Abstract
Introduction Allogeneic stem cell transplantation (allo-SCT) is an effective and straightforward therapy for hematology patients, and chronic graft-versus-host disease (cGVHD) is recognized as a major and important complication of HSCT. cGVHD occurs in approximately 50% of patients who undergo HSCT and affects multiple organs. The standard first-line treatment for cGVHD is systemic glucocorticoids; however, approximately 50% of patients become glucocorticoid refractory or glucocorticoid dependent, which worsens the risk of poor outcomes. The second-line treatment, including methotrexate, mycophenolate mofetil, ibrutinib, and ruxolitinib, varies substantially among different centers. Ruxolitinib, a Janus kinase 1 and 2 (JAK1‒JAK2) inhibitor, is an effective treatment for steroid-refractory chronic GVHD patients after allo-HSCT. The overall response rate was 49.7%, but the most common adverse event was thrombocytopenia, which occurred in 15.2% of the patients. Accordingly, baricitinib, an orally administered, selective and reversible JAK1-JAK2 inhibitor, has the potential to increase platelet levels, and whether it can be applied to cGVHD was the focus of this study.

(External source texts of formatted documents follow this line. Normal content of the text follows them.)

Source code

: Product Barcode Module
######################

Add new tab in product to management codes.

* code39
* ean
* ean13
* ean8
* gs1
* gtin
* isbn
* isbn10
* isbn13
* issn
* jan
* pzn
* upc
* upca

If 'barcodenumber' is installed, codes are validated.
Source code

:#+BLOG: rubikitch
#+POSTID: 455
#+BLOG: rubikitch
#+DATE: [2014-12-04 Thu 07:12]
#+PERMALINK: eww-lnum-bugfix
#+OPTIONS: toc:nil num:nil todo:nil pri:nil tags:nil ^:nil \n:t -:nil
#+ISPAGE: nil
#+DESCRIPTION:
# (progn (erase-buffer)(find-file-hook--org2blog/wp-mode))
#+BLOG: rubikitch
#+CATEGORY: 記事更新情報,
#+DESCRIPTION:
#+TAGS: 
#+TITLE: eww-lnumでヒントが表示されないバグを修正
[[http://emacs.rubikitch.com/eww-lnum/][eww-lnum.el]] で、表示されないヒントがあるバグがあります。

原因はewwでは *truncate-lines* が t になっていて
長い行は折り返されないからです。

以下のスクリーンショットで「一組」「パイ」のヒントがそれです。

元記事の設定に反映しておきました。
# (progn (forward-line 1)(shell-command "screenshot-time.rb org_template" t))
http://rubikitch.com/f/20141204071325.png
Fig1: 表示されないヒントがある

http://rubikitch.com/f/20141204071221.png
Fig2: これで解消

Methods We performed a retrospective study of patients at 16 years of age or older who received allo-HSCT between January 2024 and February 2025 at our center. In total, 32 patients who received baricitinib as salvage therapy for steroid-refractory or steroid-dependent cGVHD underwent allo-HSCT according to the National Institutes of Health (NIH) consensus criteria. Patients were included in this survey if they were treated with baricitinib for cGVHD that was refractory to steroid treatment or had been given steroids for at least 3 weeks for cGVHD. Patients were ineligible if they had received 2 or more systemic therapies in addition to steroids. Patients were excluded if they had a relapse of the primary cancer or if they had an active, uncontrolled infection. The Cochran–Mantel–Haenszel chi-square test, stratified according to the severity of chronic GVHD, was used to compare overall responses. Efficacy analyses were performed on the full analysis set according to the intention-to-treat principle.
Results A total of 32 patients with cGVHD who underwent allo-HSCT were enrolled. Among them, 16/32 (50.00%) patients had mild cGVHD, 10/32 (31.25%) had moderate cGVHD, and 6/32 (18.75%) had severe cGVHD. Most patients were beyond second-line treatment for cGVHD, with a median number of 3 prior treatments (1-5) before baricitinib. The median time of baricitinib use after HSCT was 226 (112-650) days, and the median time to response was 13 (5-31) days after the initiation of baricitinib treatment. The overall response rate (ORR) was 90.63% (29/32), including 20 (62.50%) patients with a complete response (CR) and 9 (28.13%) with a partial response (PR). In 19/32 (59.37%) patients, more than one organ system was involved. Some patients with symptoms involving the skin, liver, or mouth showed impressive responses, but those with steroid-refractory or steroid-dependent cGVHD involving the lungs or the eyes had a poor response. The median follow-up time was 262 (170–535) days, and the 6-month overall survival rate was 84.2% (95% CI: 74.3–94.1%). One patient died due to a second malignancy, and one died due to severe cGVHD involving the skin, liver and lungs. Infections were observed during baricitinib treatment; among them, 1/32 (3.13%) patients had cytomegalovirus infection, 1/32 had Epstein–Barr virus infection, and 1/32 had severe parvovirus B19 infection. Cytopenia rarely occurred in these patients, and platelet levels increased during baricitinib therapy, whereas adverse thrombotic events, as known side effects, were observed in 2/32 (6.25%) patients, leading to discontinuation of baricitinib treatment.
Conclusions In patients with steroid-refractory or steroid-dependent chronic GVHD after allo-HSCT, baricitinib led to a significant overall response and relatively few adverse events. Moreover, unlike other JAK1‒JAK2 inhibitors, the most important effect of baricitinib is the increase in platelet levels. The evidence from this study suggests that baricitinib might be a novel candidate for treating steroid-refractory or steroid-dependent cGVHD. Future studies are warranted to validate the safety, efficacy, and optimal dosing of baricitinib in patients with cGVHD after HSCT.